Это ему и помешало дело до конца довести. Пока неуклюжая административная машина раскачивалась, приводя в действие приговор суда – Потыкин перестал быть главным в инвестиционном фонде, ведущем Княжегорский проект, переуступил все дела Ранаеву…

А Ранаев не европеец, он бандюган конченный, про то всему краевому бизнесу известно из взаимного тревожного шёпота. Ранаев никакой самострой сносить не стал, а наоборот, полный правовым нигилизмом, помог узаконить самовольные постройки людям через фонд, выкупивший этот берег под строительство…

Как теперь объяснить свои мотивы губернатору? Долго все детали перечислять. Ранаев подошёл к окну кабинета Паяцкова и поманил его рукой.

– Чего ещё?! – недовольно отозвался грузный боров Паяцков, вставая с необъятного кожаного кресла.

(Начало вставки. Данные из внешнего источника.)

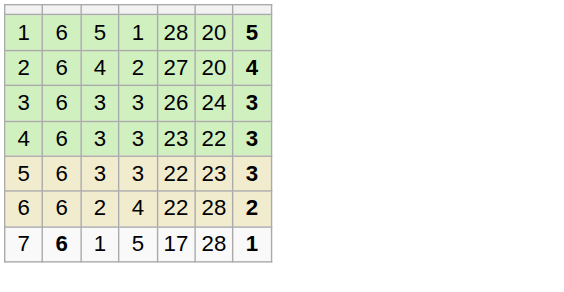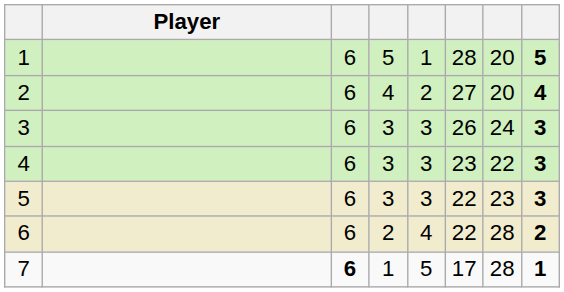+ column: Player
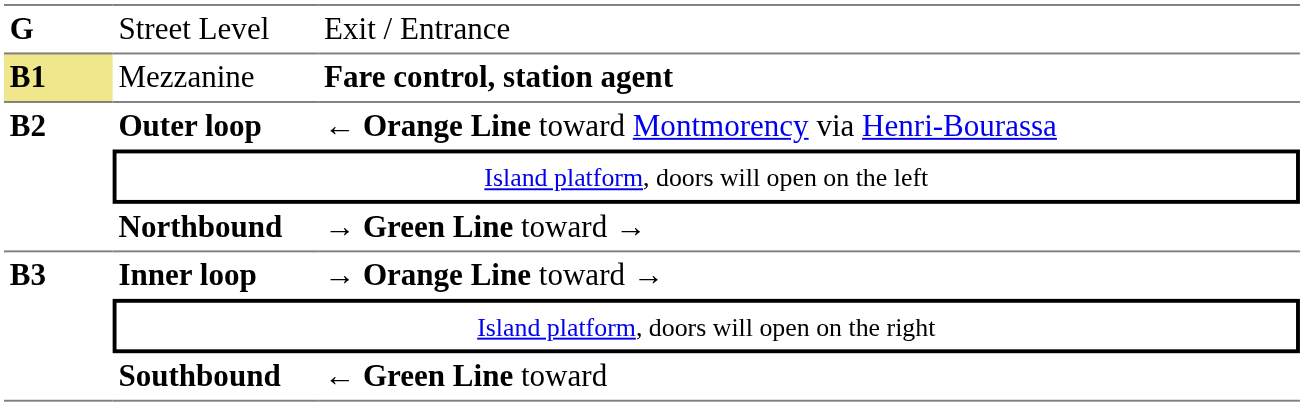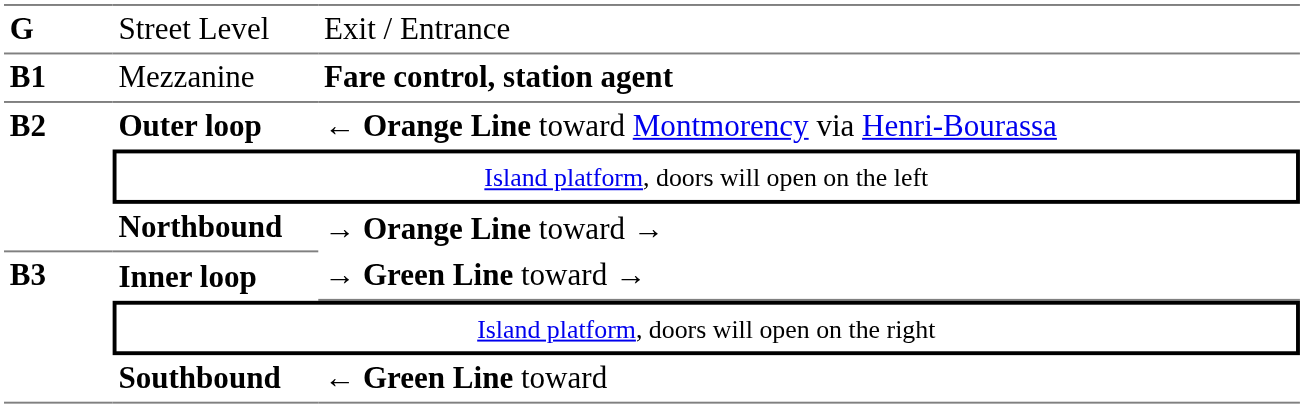Mezzanine | column 1: khaki background -> no background
Northbound | column 3: → Green Line toward → -> → Orange Line toward →
Inner loop | column 3: → Orange Line toward → -> → Green Line toward →
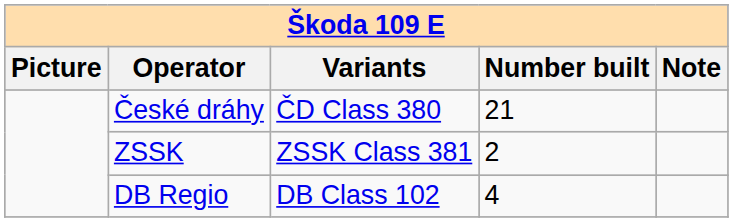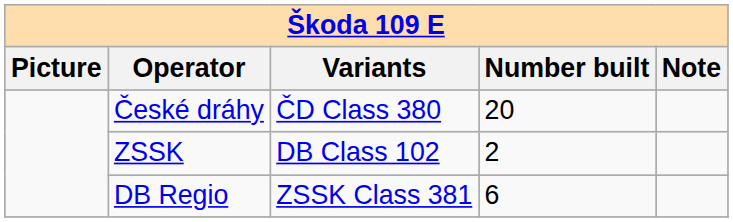České dráhy | Number built: 21 -> 20
ZSSK | Variants: ZSSK Class 381 -> DB Class 102
DB Regio | Variants: DB Class 102 -> ZSSK Class 381
DB Regio | Number built: 4 -> 6
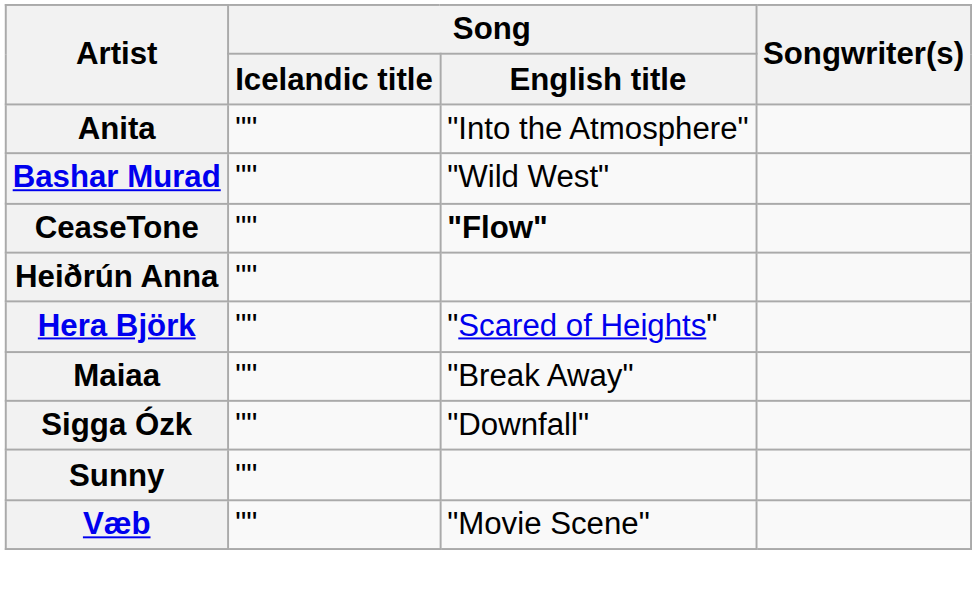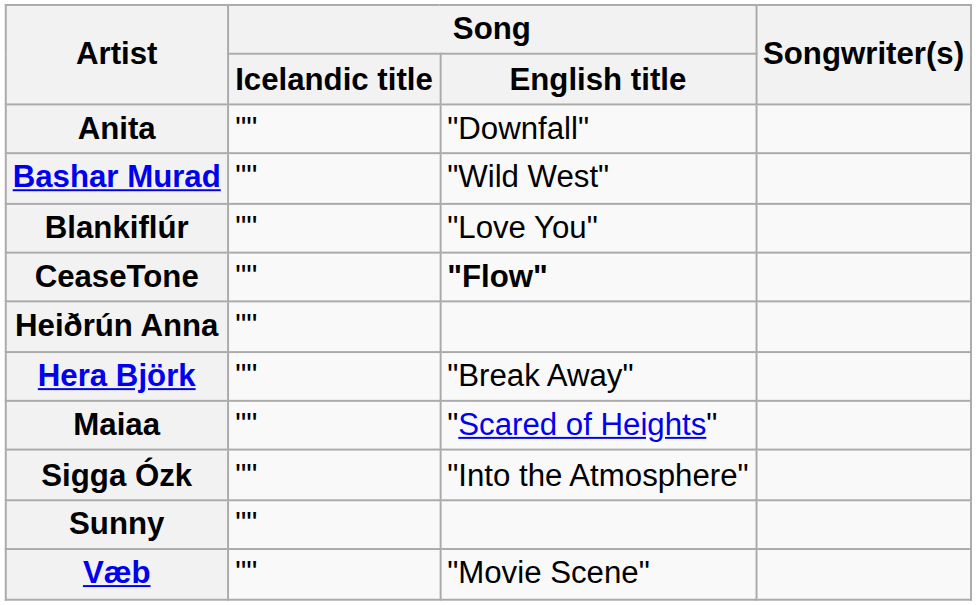Anita | Song / English title: "Into the Atmosphere" -> "Downfall"
+ row: Blankiflúr | "" | "Love You"
Hera Björk | Song / English title: "Scared of Heights" -> "Break Away"
Maiaa | Song / English title: "Break Away" -> "Scared of Heights"
Sigga Ózk | Song / English title: "Downfall" -> "Into the Atmosphere"
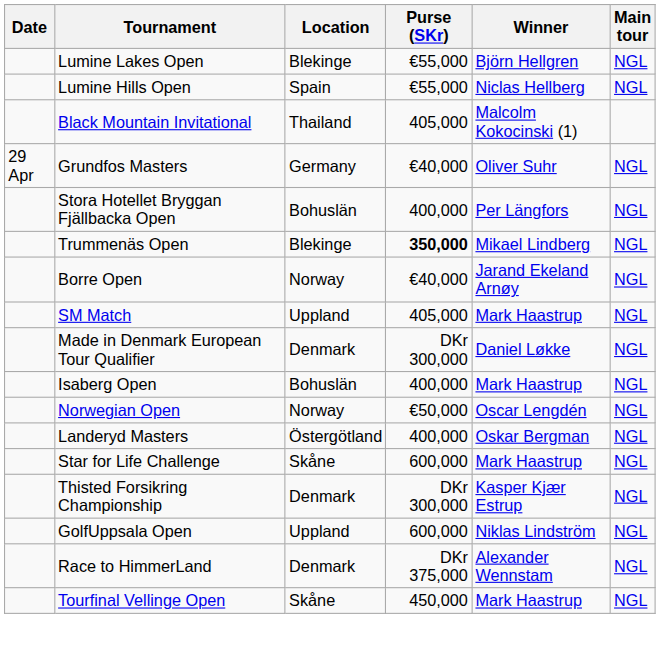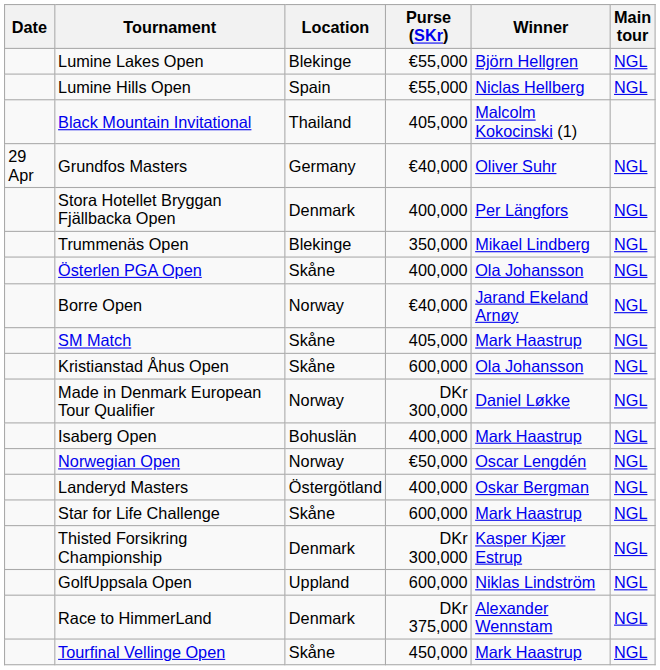Stora Hotellet Bryggan Fjällbacka Open | Location: Bohuslän -> Denmark
Trummenäs Open | Purse (SKr): bold -> normal
+ row: Österlen PGA Open | Skåne | 400,000 | Ola Johansson | NGL
SM Match | Location: Uppland -> Skåne
+ row: Kristianstad Åhus Open | Skåne | 600,000 | Ola Johansson | NGL
Made in Denmark European Tour Qualifier | Location: Denmark -> Norway
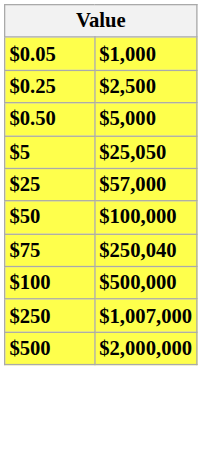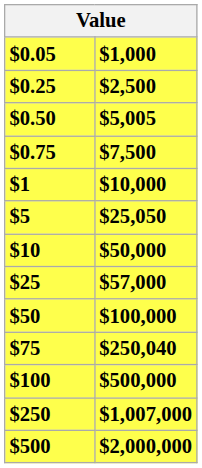$0.50 | $1,000: $5,000 -> $5,005
+ row: $0.75 | $7,500
+ row: $1 | $10,000
+ row: $10 | $50,000
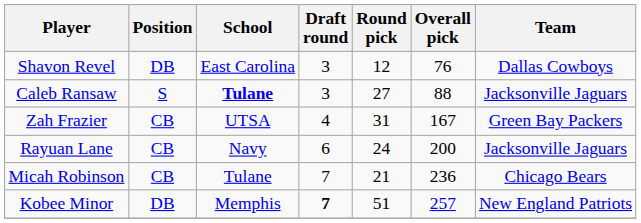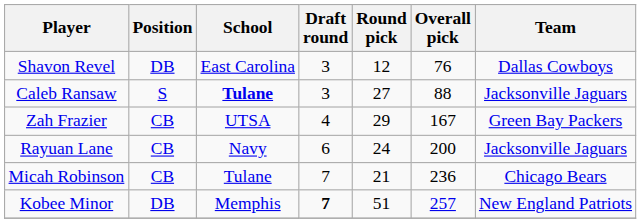Zah Frazier | Round pick: 31 -> 29
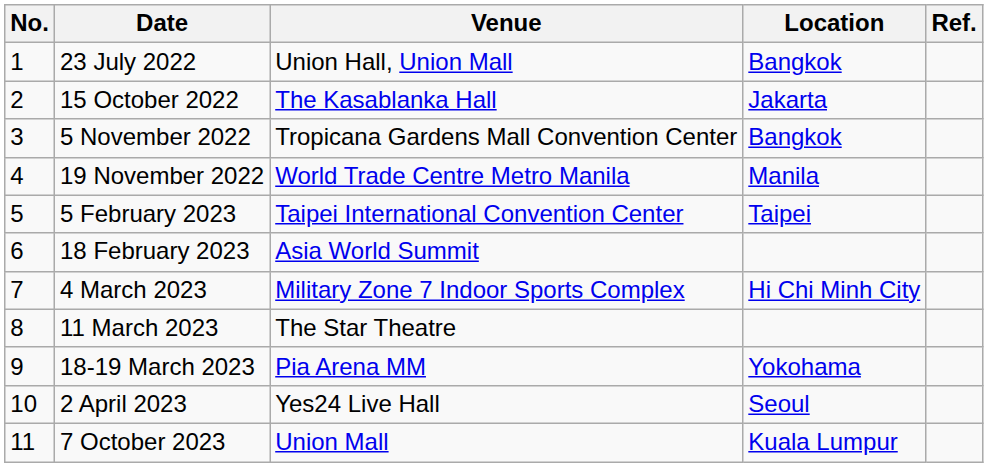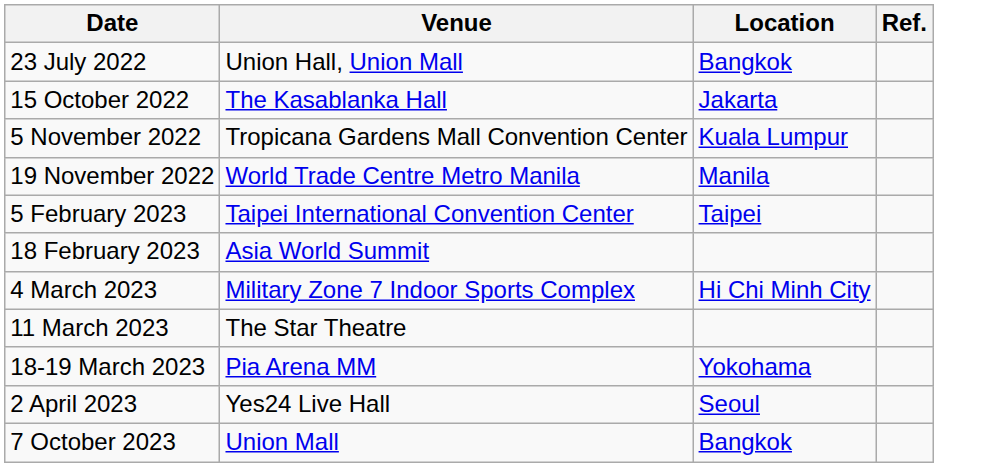- column: No. | 1 | 2 | 3 | 4 | 5 | 6 | 7 | 8 | 9 | 10 | 11
5 November 2022 | Location: Bangkok -> Kuala Lumpur
7 October 2023 | Location: Kuala Lumpur -> Bangkok
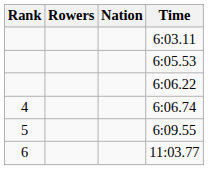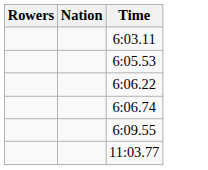- column: Rank | 4 | 5 | 6
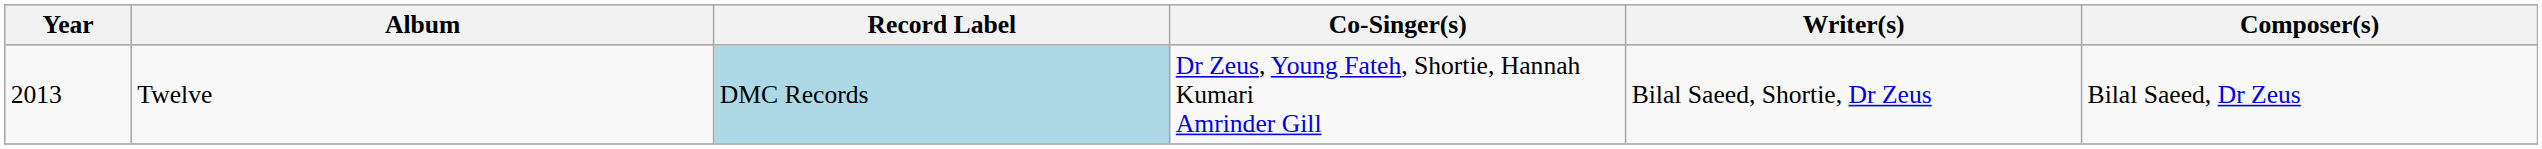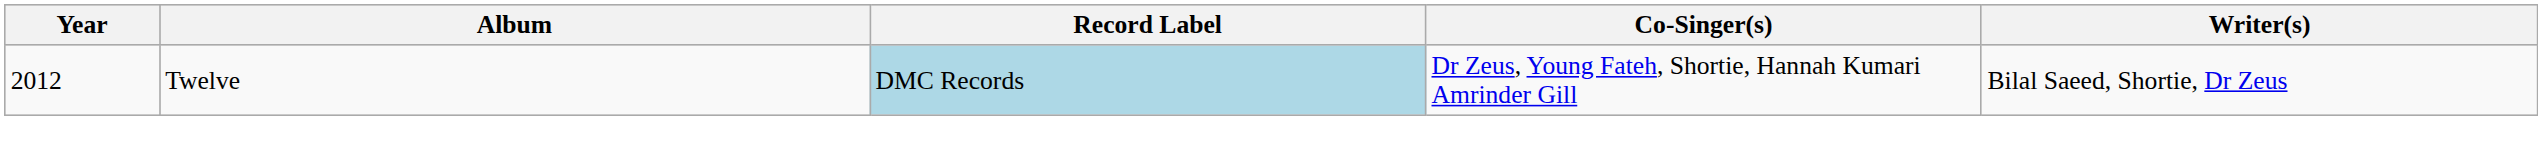- column: Composer(s) | Bilal Saeed, Dr Zeus
Twelve | Year: 2013 -> 2012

– Посмотрите, пожалуйста, Фока Лукич…

– Ну, чего там?!

Площадь перед зданием Краевого Правительства была залита весёлым солнцем и совершенно пуста. Даже машин парковалось в этот день почему-то меньше обычного. Дылда-милиционер, нескладный, как цапля, ходил от нечего делать туда-сюда, охраняя дальние подступы к обители власти…

– Видите толпы протестующих с плакатами, Фока Лукич? – поинтересовался Константин.

– Нет…

– И я не вижу… А они бы были… Вот слева, видите, у парапета… Там бы три тысячи сокращённых с «Промсвязи» стояли, орали бы «Банду Ельцина под суд!» и ваше чучело на виселице держали… А слева, ближе к парковке, там человек двести новоиспечённых бомжей с Княжегородки обливались бы бензином и воняли прямо в вашу сторону горелым мясом… Хорошо было бы, Фока Лукич?

Губернатор рассмеялся. Грузно опёрся пудовыми кулаками на подоконник, покачал лысеющей башкой:

– Костя, ты умный человек… Я тебе доверяю… То, что разрулил – молодец… Но ты пойми, времена другие пришли, надо как-то чище работать… Как-то без этой твоей уголовщины, по закону…

– По закону… – грустно возразил Ранаев. – Соблазнительно звучит… Только по закону и Конституции «Промсвязь» закрыть положено, как решил её собственник и главный акционер… А Княжегородку бульдозерами разровнять, насчёт чего и решение райсуда имеется, ныне в архив пылиться отправленное… Потому как райсуд на стороне честно работающего инвестора, Фока Лукич…

– Это всё эта… «Шта», как Папа говорит… Несовершенство правовой базы, во! Хули ты, Костян, мне предъявы кидаешь, когда ты сам сенатор? От Края в Совете Федерации сидишь[2], зря мы тебя, штоли, посылали?! Жопу там протираешь, в верхней палате, а правовая база, видишь, какая неотработанная…

– Справедливый упрёк, Фока Лукич, – паясничал Ранаев. – Как и все ваши слова, справедливо отмечено…

 

***

В самую зимнюю стужу вздумалось чокнутому губернатору открывать памятник Петру Столыпину на центральной площади столыпинского посёлка переселенцев Буреево. Ранаев спонсировал начинание, как и многие другие – из числа невинных – забавы своего шефа, и потому оказался в составе делегации.

Круглый, толстый, выпускающий изо рта густые белые клубы пара, Паяцков был похож на паровоз. Глядя на него, скучающий Ранаев меланхолически думал:

– Почему летом нельзя было сделать? Боится, не доживет?

– Прекрасный памятник! – витийствовал Паяцков, и казалось – багровым, как рана, мясистым ртом он сейчас проглотит микрофон. – У Петра Аркадьевича прописано каждое выражение лица, ордена, каждая складка тела…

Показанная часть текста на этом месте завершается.